Input material below:

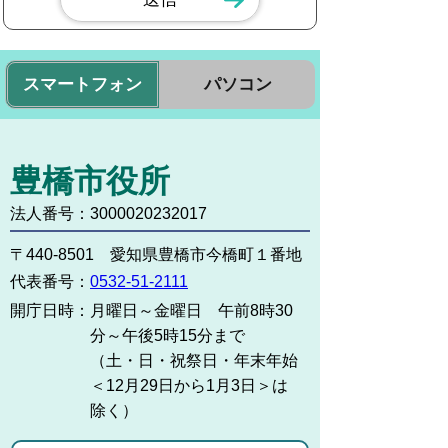
スマートフォン
パソコン
豊橋市役所
法人番号：3000020232017
〒440-8501 愛知県豊橋市今橋町１番地
代表番号：
0532-51-2111
開庁日時：
月曜日～金曜日 午前8時30
分～午後5時15分まで
（土・日・祝祭日・年末年始
＜12月29日から1月3日＞は
除く）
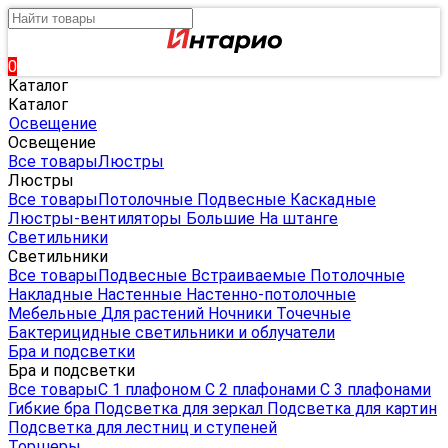
0
Каталог
Каталог
Освещение
Освещение
Все товары
Люстры
Люстры
Все товары
Потолочные
Подвесные
Каскадные
Люстры-вентиляторы
Большие
На штанге
Светильники
Светильники
Все товары
Подвесные
Встраиваемые
Потолочные
Накладные
Настенные
Настенно-потолочные
Мебельные
Для растений
Ночники
Точечные
Бактерицидные светильники и облучатели
Бра и подсветки
Бра и подсветки
Все товары
С 1 плафоном
С 2 плафонами
С 3 плафонами
Гибкие бра
Подсветка для зеркал
Подсветка для картин
Подсветка для лестниц и ступеней
Торшеры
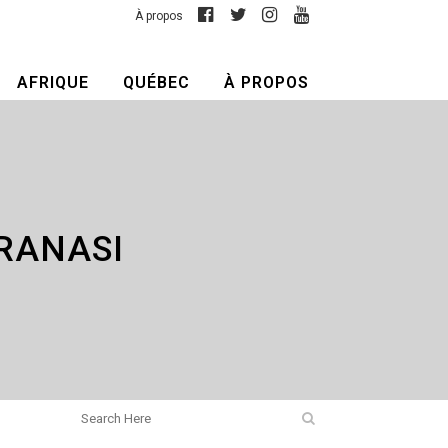
À propos
AFRIQUE
QUÉBEC
À PROPOS
RANASI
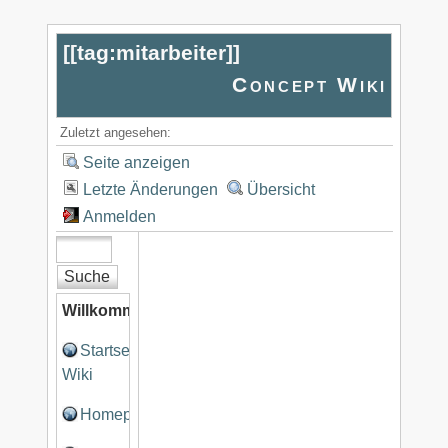
[[
tag:mitarbeiter
]]
Concept Wiki
Zuletzt angesehen:
Seite anzeigen
Letzte Änderungen
Übersicht
Anmelden
Willkommen
Startseite
Wiki
Homepage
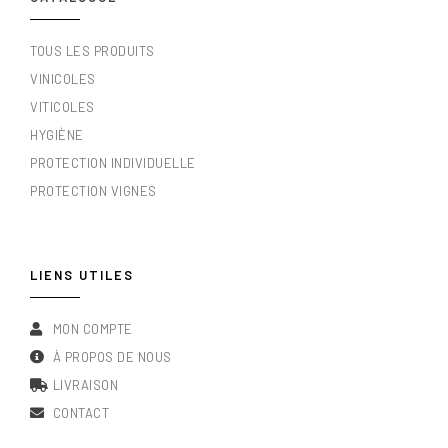
TOUS LES PRODUITS
VINICOLES
VITICOLES
HYGIÈNE
PROTECTION INDIVIDUELLE
PROTECTION VIGNES
LIENS UTILES
MON COMPTE
À PROPOS DE NOUS
LIVRAISON
CONTACT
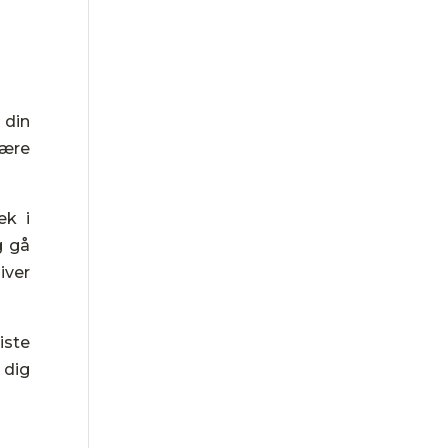
 din
kære
æk i
g gå
iver
iste
 dig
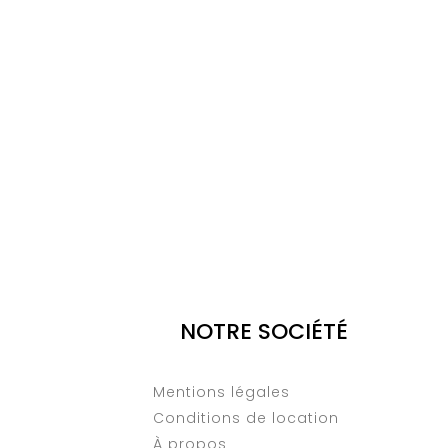
NOTRE SOCIÉTÉ
Mentions légales
Conditions de location
À propos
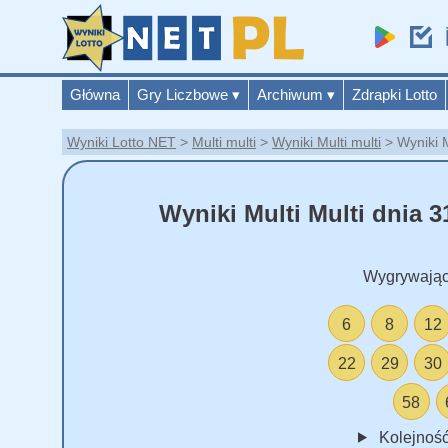
Główna
Gry Liczbowe
▾
Archiwum
▾
Zdrapki Lotto
Wyniki Lotto NET
Multi multi
Wyniki Multi multi
Wyniki 
Wyniki Multi Multi dnia 3
Wygrywając
6
8
12
22
29
30
58
Kolejność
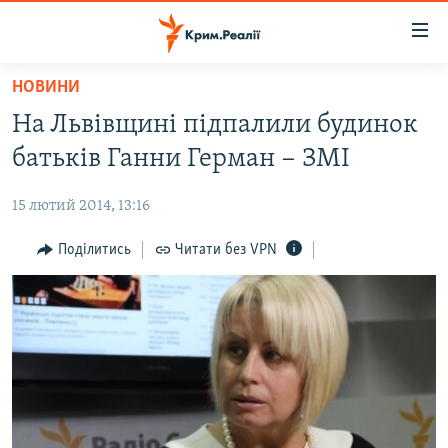
Доступність
посилання
Перейти
НОВИНИ
до
НОВИНИ
На Львівщині підпалили будинок
основного
ВОДА.КРИМ
матеріалу
батьків Ганни Герман − ЗМІ
ВІДЕО ТА ФОТО
Перейти
до
15 лютий 2014, 13:16
ПОЛІТИКА
основної
БЛОГИ
Поділитись
Читати без VPN
навігації
Перейти
ПОГЛЯД
до
ІНТЕРВ'Ю
пошуку
ВСЕ ЗА ДЕНЬ
СПЕЦПРОЕКТИ
ЯК ОБІЙТИ БЛОКУВАННЯ
ДЕПОРТАЦІЯ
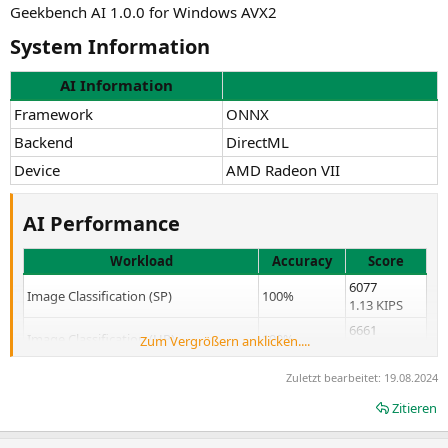
Geekbench AI 1.0.0 for Windows AVX2
System Information​
AI Information
Framework
ONNX
Backend
DirectML
Device
AMD Radeon VII
AI Performance​
Workload
Accuracy
Score
6077
Image Classification (SP)
100%
1.13 KIPS
6661
Image Classification (HP)
100%
Zum Vergrößern anklicken....
1.24 KIPS
4698
Zuletzt bearbeitet:
19.08.2024
Image Classification (Q)
100%
873.7 IPS
Zitieren
8860
Image Segmentation (SP)
100%
143.6 IPS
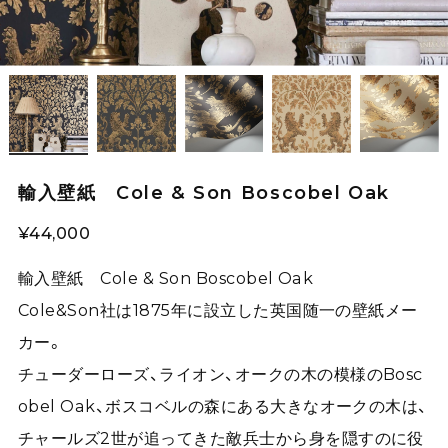
輸入壁紙 Cole & Son Boscobel Oak
¥44,000
輸入壁紙 Cole & Son Boscobel Oak
Cole&Son社は1875年に設立した英国随一の壁紙メー
カー。
チューダーローズ、ライオン、オークの木の模様のBosc
obel Oak、ボスコベルの森にある大きなオークの木は、
チャールズ2世が追ってきた敵兵士から身を隠すのに役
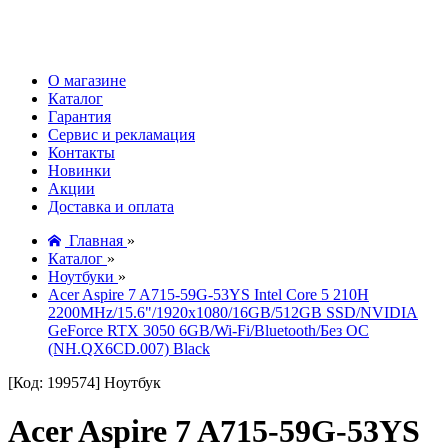
О магазине
Каталог
Гарантия
Сервис и рекламация
Контакты
Новинки
Акции
Доставка и оплата
Главная
»
Каталог
»
Ноутбуки
»
Acer Aspire 7 A715-59G-53YS Intel Core 5 210H
2200MHz/15.6"/1920x1080/16GB/512GB SSD/NVIDIA
GeForce RTX 3050 6GB/Wi-Fi/Bluetooth/Без ОС
(NH.QX6CD.007) Black
[Код: 199574]
Ноутбук
Acer Aspire 7 A715-59G-53YS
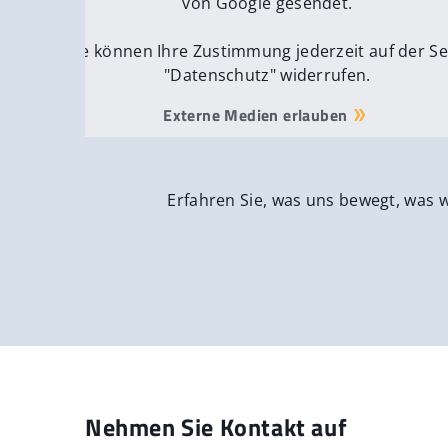
von Google gesendet.
Sie können Ihre Zustimmung jederzeit auf der Se
"Datenschutz" widerrufen.
Externe Medien erlauben
Erfahren Sie, was uns bewegt, was 
Nehmen Sie Kontakt auf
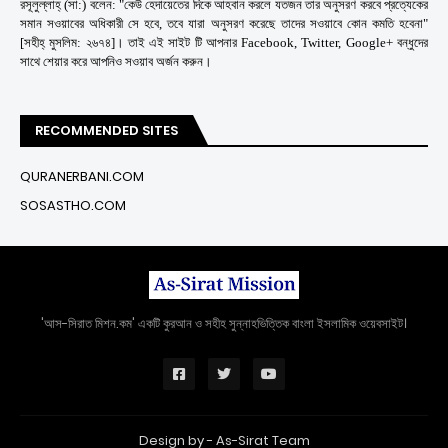
রসূলুল্লাহ্ (সা:) বলেন: "কেউ হেদায়েতের দিকে আহবান করলে যতজন তার অনুসরণ করবে প্রত্যেকের
সমান সওয়াবের অধিকারী সে হবে, তবে যারা অনুসরণ করেছে তাদের সওয়াবে কোন কমতি হবেনা"
[সহীহ্ মুসলিম: ২৬৭৪]। তাই এই সাইট টি আপনার Facebook, Twitter, Google+ বন্ধুদের
সাথে শেয়ার করে আপনিও সওয়াব অর্জন করুন।
RECOMMENDED SITES
QURANERBANI.COM
SOSASTHO.COM
'আস-সিরাত মিশন.কম' একটি কুরআন ও সহীহ সুন্নাহভিত্তিক বাংলা ইসলামিক ওয়েবসাইট।
Design by -
As-Sirat Team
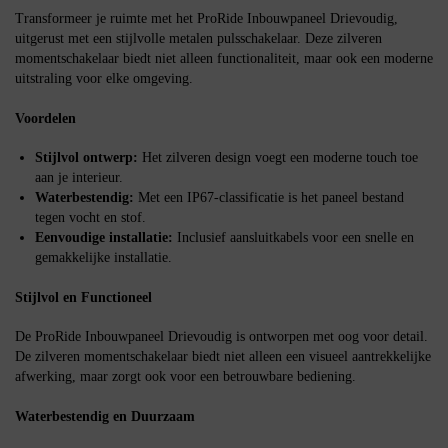
Transformeer je ruimte met het ProRide Inbouwpaneel Drievoudig,
uitgerust met een stijlvolle metalen pulsschakelaar. Deze zilveren
momentschakelaar biedt niet alleen functionaliteit, maar ook een moderne
uitstraling voor elke omgeving.
Voordelen
Stijlvol ontwerp:
Het zilveren design voegt een moderne touch toe
aan je interieur.
Waterbestendig:
Met een IP67-classificatie is het paneel bestand
tegen vocht en stof.
Eenvoudige installatie:
Inclusief aansluitkabels voor een snelle en
gemakkelijke installatie.
Stijlvol en Functioneel
De ProRide Inbouwpaneel Drievoudig is ontworpen met oog voor detail.
De zilveren momentschakelaar biedt niet alleen een visueel aantrekkelijke
afwerking, maar zorgt ook voor een betrouwbare bediening.
Waterbestendig en Duurzaam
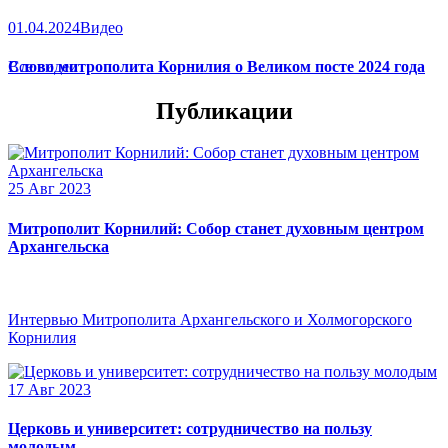
01.04.2024
Видео
Слово митрополита Корнилия о Великом посте 2024 года
Все видео
Публикации
25 Авг 2023
Митрополит Корнилий: Собор станет духовным центром
Архангельска
Интервью Митрополита Архангельского и Холмогорского
Корнилия
17 Авг 2023
Церковь и университет: сотрудничество на пользу
молодым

End of Input material.

_How to complete this task_
Copy the data above line for line, skipping every picture.

_Response_
スマートフォン
パソコン
豊橋市役所
法人番号：3000020232017
〒440-8501 愛知県豊橋市今橋町１番地
代表番号：
0532-51-2111
開庁日時：
月曜日～金曜日 午前8時30
分～午後5時15分まで
（土・日・祝祭日・年末年始
＜12月29日から1月3日＞は
除く）
0
Каталог
Каталог
Освещение
Освещение
Все товары
Люстры
Люстры
Все товары
Потолочные
Подвесные
Каскадные
Люстры-вентиляторы
Большие
На штанге
Светильники
Светильники
Все товары
Подвесные
Встраиваемые
Потолочные
Накладные
Настенные
Настенно-потолочные
Мебельные
Для растений
Ночники
Точечные
Бактерицидные светильники и облучатели
Бра и подсветки
Бра и подсветки
Все товары
С 1 плафоном
С 2 плафонами
С 3 плафонами
Гибкие бра
Подсветка для зеркал
Подсветка для картин
Подсветка для лестниц и ступеней
Торшеры
À propos
AFRIQUE
QUÉBEC
À PROPOS
RANASI
[[
tag:mitarbeiter
]]
Concept Wiki
Zuletzt angesehen:
Seite anzeigen
Letzte Änderungen
Übersicht
Anmelden
Willkommen
Startseite
Wiki
Homepage
TOUS LES PRODUITS
VINICOLES
VITICOLES
HYGIÈNE
PROTECTION INDIVIDUELLE
PROTECTION VIGNES
LIENS UTILES
MON COMPTE
À PROPOS DE NOUS
LIVRAISON
CONTACT
 din
kære
æk i
g gå
iver
iste
 dig
NOTRE SOCIÉTÉ
Mentions légales
Conditions de location
À propos
Główna
Gry Liczbowe
▾
Archiwum
▾
Zdrapki Lotto
Wyniki Lotto NET
Multi multi
Wyniki Multi multi
Wyniki 
Wyniki Multi Multi dnia 3
Wygrywając
6
8
12
22
29
30
58
Kolejność
Доступність
посилання
Перейти
НОВИНИ
до
НОВИНИ
На Львівщині підпалили будинок
основного
ВОДА.КРИМ
матеріалу
батьків Ганни Герман − ЗМІ
ВІДЕО ТА ФОТО
Перейти
до
15 лютий 2014, 13:16
ПОЛІТИКА
основної
БЛОГИ
Поділитись
Читати без VPN
навігації
Перейти
ПОГЛЯД
до
ІНТЕРВ'Ю
пошуку
ВСЕ ЗА ДЕНЬ
СПЕЦПРОЕКТИ
ЯК ОБІЙТИ БЛОКУВАННЯ
ДЕПОРТАЦІЯ
Geekbench AI 1.0.0 for Windows AVX2
System Information​
AI Information
Framework
ONNX
Backend
DirectML
Device
AMD Radeon VII
AI Performance​
Workload
Accuracy
Score
6077
Image Classification (SP)
100%
1.13 KIPS
6661
Image Classification (HP)
100%
Zum Vergrößern anklicken....
1.24 KIPS
4698
Zuletzt bearbeitet:
19.08.2024
Image Classification (Q)
100%
873.7 IPS
Zitieren
8860
Image Segmentation (SP)
100%
143.6 IPS
輸入壁紙 Cole & Son Boscobel Oak
¥44,000
輸入壁紙 Cole & Son Boscobel Oak
Cole&Son社は1875年に設立した英国随一の壁紙メー
カー。
チューダーローズ、ライオン、オークの木の模様のBosc
obel Oak、ボスコベルの森にある大きなオークの木は、
チャールズ2世が追ってきた敵兵士から身を隠すのに役
О магазине
Каталог
Гарантия
Сервис и рекламация
Контакты
Новинки
Акции
Доставка и оплата
Главная
»
Каталог
»
Ноутбуки
»
Acer Aspire 7 A715-59G-53YS Intel Core 5 210H
2200MHz/15.6"/1920x1080/16GB/512GB SSD/NVIDIA
GeForce RTX 3050 6GB/Wi-Fi/Bluetooth/Без ОС
(NH.QX6CD.007) Black
[Код: 199574]
Ноутбук
Acer Aspire 7 A715-59G-53YS
von Google gesendet.
Sie können Ihre Zustimmung jederzeit auf der Se
"Datenschutz" widerrufen.
Externe Medien erlauben
Erfahren Sie, was uns bewegt, was 
Nehmen Sie Kontakt auf
রসূলুল্লাহ্ (সা:) বলেন: "কেউ হেদায়েতের দিকে আহবান করলে যতজন তার অনুসরণ করবে প্রত্যেকের
সমান সওয়াবের অধিকারী সে হবে, তবে যারা অনুসরণ করেছে তাদের সওয়াবে কোন কমতি হবেনা"
[সহীহ্ মুসলিম: ২৬৭৪]। তাই এই সাইট টি আপনার Facebook, Twitter, Google+ বন্ধুদের
সাথে শেয়ার করে আপনিও সওয়াব অর্জন করুন।
RECOMMENDED SITES
QURANERBANI.COM
SOSASTHO.COM
'আস-সিরাত মিশন.কম' একটি কুরআন ও সহীহ সুন্নাহভিত্তিক বাংলা ইসলামিক ওয়েবসাইট।
Design by -
As-Sirat Team
Transformeer je ruimte met het ProRide Inbouwpaneel Drievoudig,
uitgerust met een stijlvolle metalen pulsschakelaar. Deze zilveren
momentschakelaar biedt niet alleen functionaliteit, maar ook een moderne
uitstraling voor elke omgeving.
Voordelen
Stijlvol ontwerp:
Het zilveren design voegt een moderne touch toe
aan je interieur.
Waterbestendig:
Met een IP67-classificatie is het paneel bestand
tegen vocht en stof.
Eenvoudige installatie:
Inclusief aansluitkabels voor een snelle en
gemakkelijke installatie.
Stijlvol en Functioneel
De ProRide Inbouwpaneel Drievoudig is ontworpen met oog voor detail.
De zilveren momentschakelaar biedt niet alleen een visueel aantrekkelijke
afwerking, maar zorgt ook voor een betrouwbare bediening.
Waterbestendig en Duurzaam
01.04.2024
Видео
Слово митрополита Корнилия о Великом посте 2024 года
Все видео
Публикации
25 Авг 2023
Митрополит Корнилий: Собор станет духовным центром
Архангельска
Интервью Митрополита Архангельского и Холмогорского
Корнилия
17 Авг 2023
Церковь и университет: сотрудничество на пользу
молодым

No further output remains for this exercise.